Die populärste Naturfaser ist vermutlich Bambus. Schon Ende des 19. Jahrhunderts wurden Patente zum Bau eines Bambusfahrrads eingereicht. Bis heute ist der Bau solcher Räder Handarbeit. Die Eigenschaften jedoch überzeugen. Bambus hat eine ähnliche Steifigkeit wie Stahl, aber nur ein Drittel von dessen Gewicht. Auch seine Festigkeit erzielt sehr gute Werte, kommt allerdings an die hochwertiger Karbonräder nicht heran. Beliebt ist Bambus wegen seiner besseren Dämpfung für City- und Trekkingräder, dort kann er qualitativ mit Aluminiumrädern mithalten. Weil Bambus unter zu starker Belastung splittert, statt zu brechen, lassen sich Schäden relativ einfach reparieren. Eine gute Verarbeitung ist jedoch wie bei allen Naturfasern wichtig, damit keine Feuchtigkeit eindringen und Schimmelbildung begünstigen kann.
Die Dresdner Firma Nemus Cycles hat mit dem Designrad "Cajalun" ein Modell vorgestellt, bei dem Rohre aus mehreren Lagen Echtholzfurnier den Rahmen bilden. "Lignotubes" nennt der Hersteller das und wirbt mit Ökologie, Design und Leichtbau. Holzräder zeichnen sich wie Bambusräder durch ihre gute Dämpfung aus und leiden weniger unter Materialermüdung als Fahrräder mit Metallrahmen. Und mit einem Gewicht um sieben Kilo übertreffen Holzräder zumindest die Konkurrenz aus Aluminium auch in dieser Disziplin.
Die Spitzenreiter beim Gewicht sind aber weiterhin Karbonräder. Günter Mai hat sein Superleichtfahrrad nach dem Rekord weiter optimiert, bis auf 2,9 Kilo. Der Amerikaner Jason Woznick kaufte ihm Jahre später einige Einzelteile ab, um ein eigenes Rekordrad zu konstruieren.
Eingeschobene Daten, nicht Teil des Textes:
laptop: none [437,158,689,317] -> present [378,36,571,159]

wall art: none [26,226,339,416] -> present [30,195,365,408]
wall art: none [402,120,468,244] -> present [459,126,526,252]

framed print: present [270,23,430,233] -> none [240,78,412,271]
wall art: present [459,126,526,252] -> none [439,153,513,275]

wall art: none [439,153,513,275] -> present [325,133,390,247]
Weitere Teile bezog Woznick aus dem Formel-1-Betrieb oder in Kooperation mit Fahrradteilbauern, die aus diesem Experiment für den Leichtbau lernen wollten. Den Wert aller Komponenten schätzte Woznick auf 45 000 US-Dollar. Das Gewicht betrug 2,7 Kilo.
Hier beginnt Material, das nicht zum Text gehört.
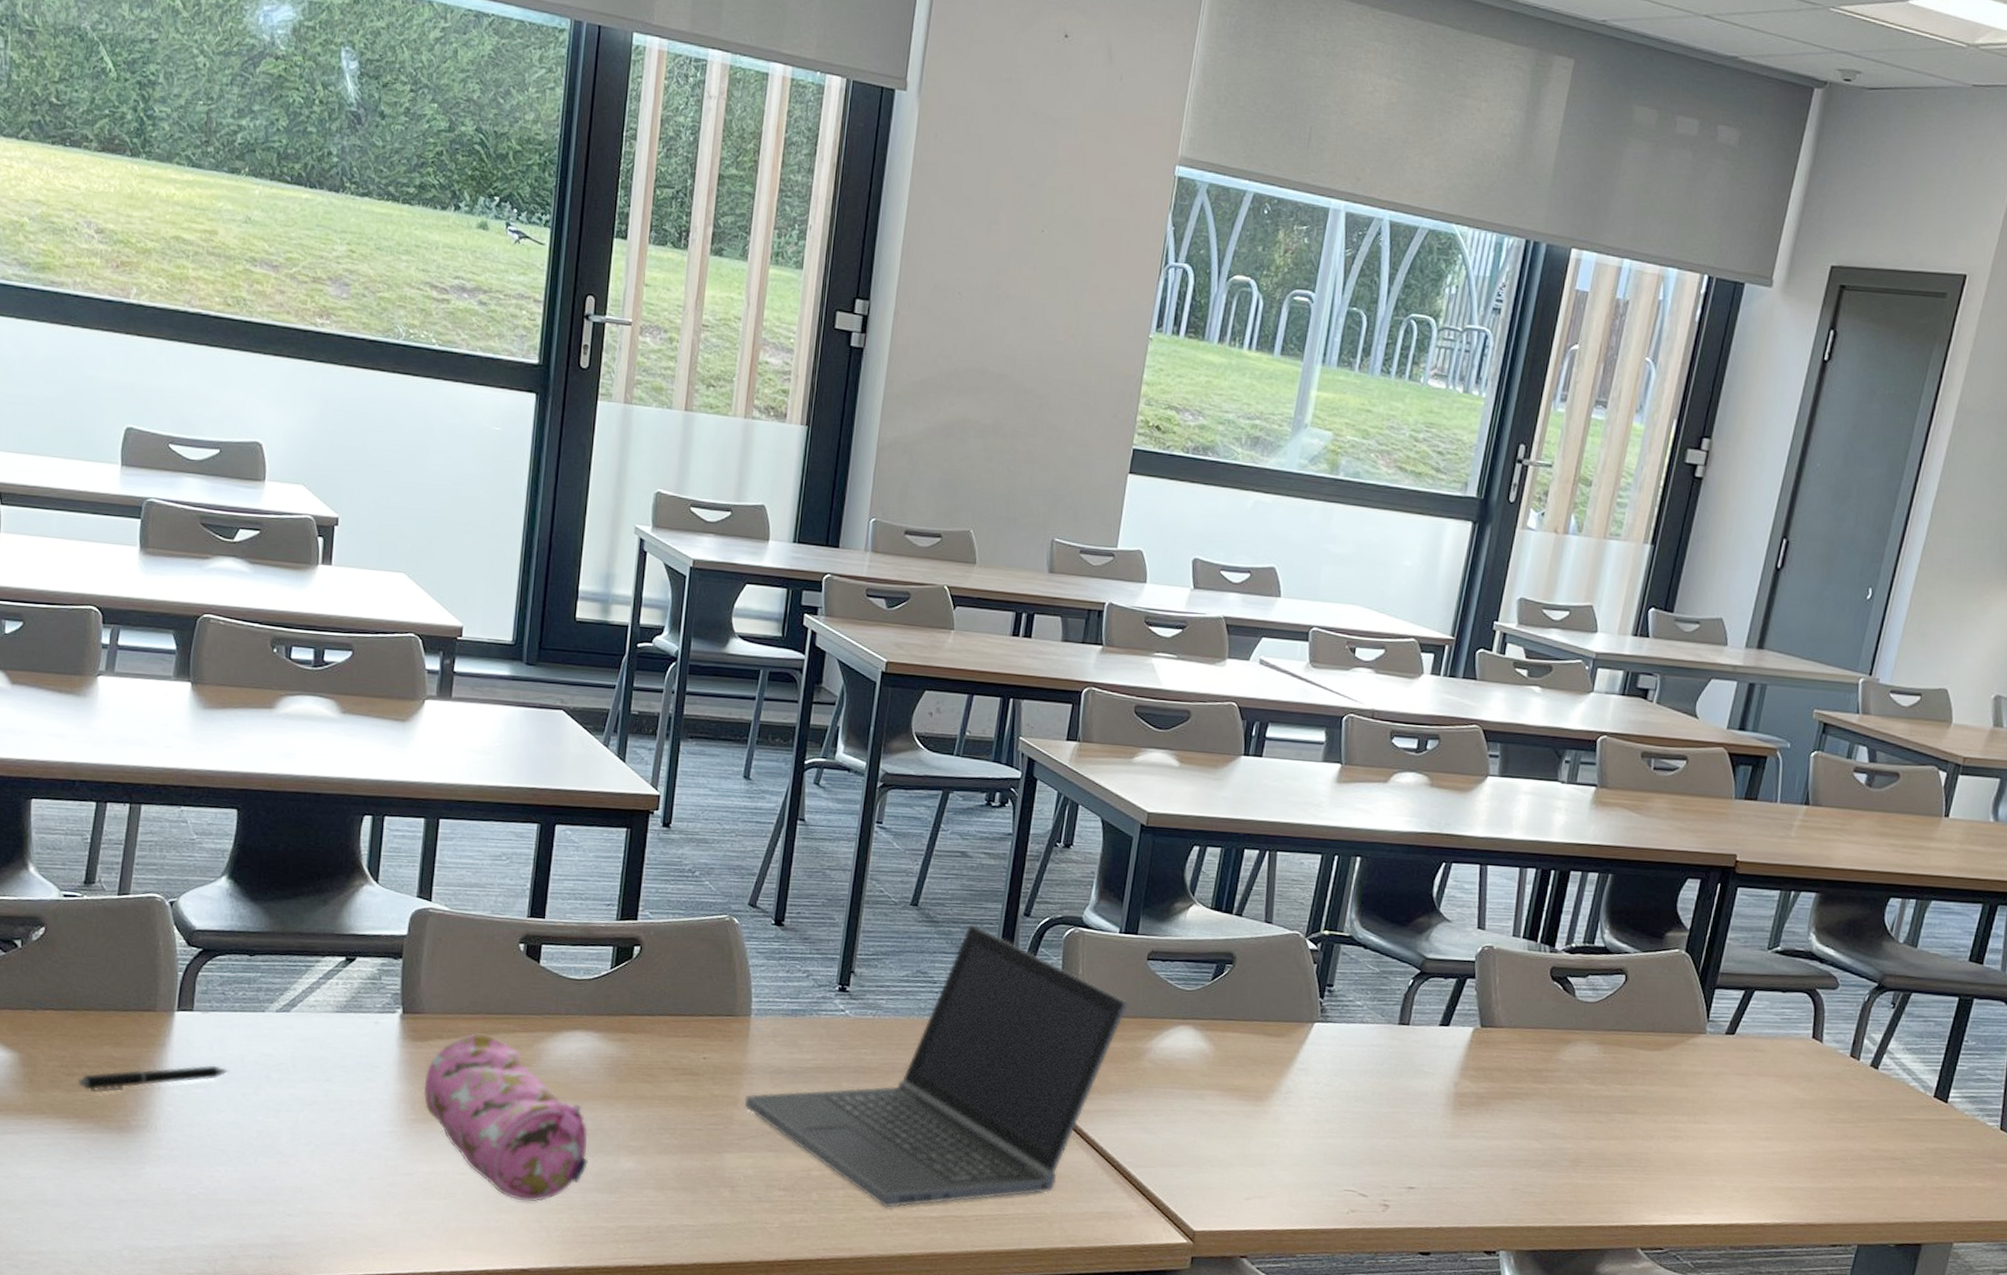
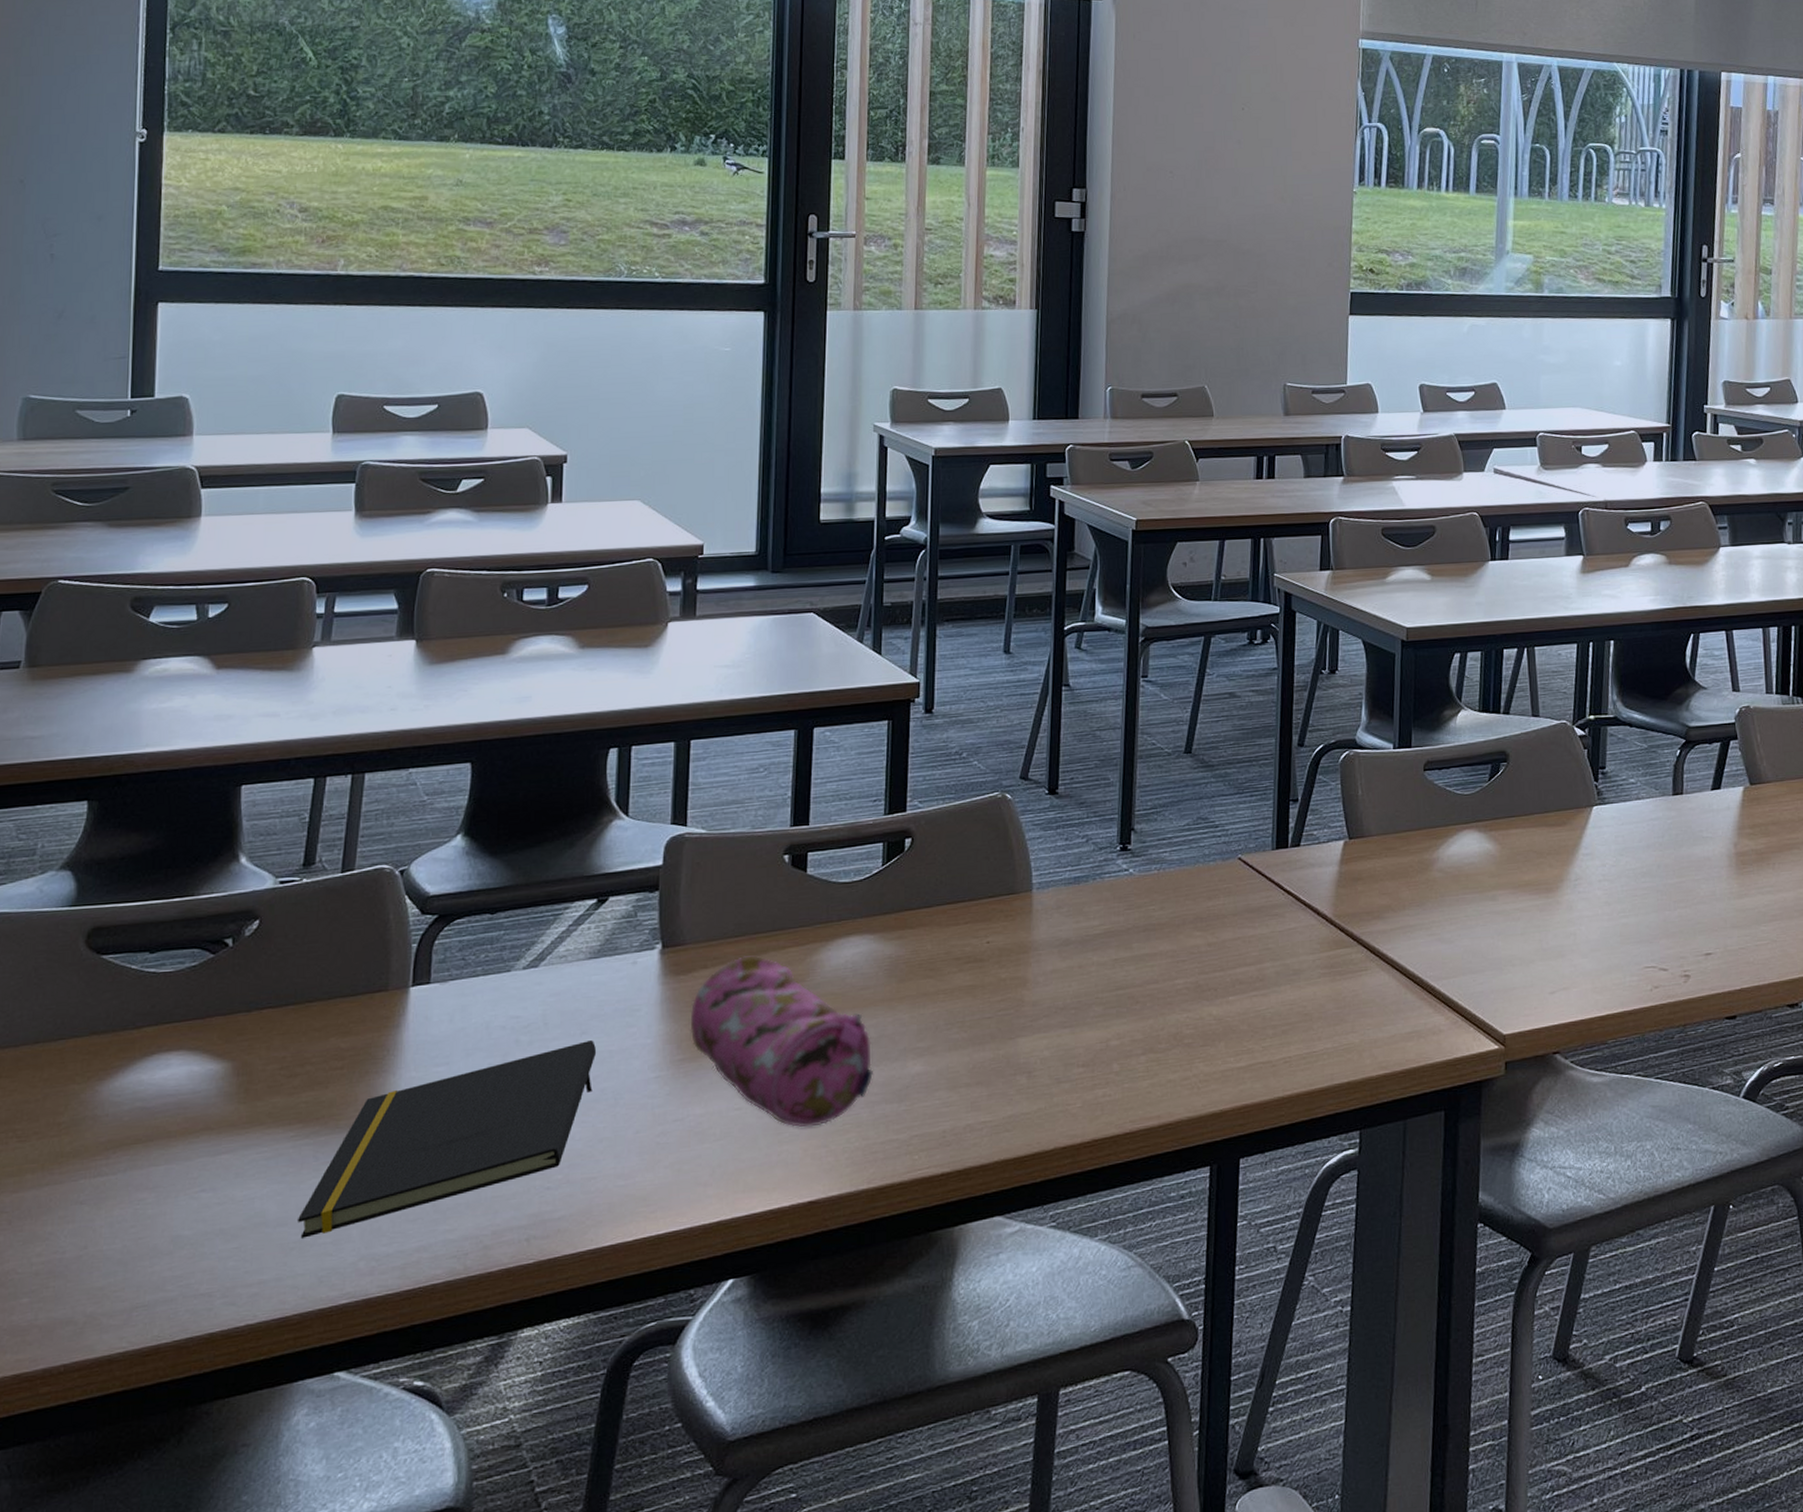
notepad: none [72,1087,339,1221] -> present [298,1040,597,1239]
pen: present [77,1065,229,1094] -> none [300,1038,473,1092]
laptop computer: present [745,924,1130,1208] -> none [1034,762,1412,1066]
Im Artikel wurde die Dichte von Aluminium ursprünglich mit 2,7 Gramm pro Kubikmeter angegeben. Das ist natürlich falsch: Richtig müssen es 2,7 Gramm pro Kubikzentimeter oder 2,7 Tonnen pro Kubikmeter sein. Vielen Dank für die zahlreichen Hinweise und wir bitten um Entschuldigung.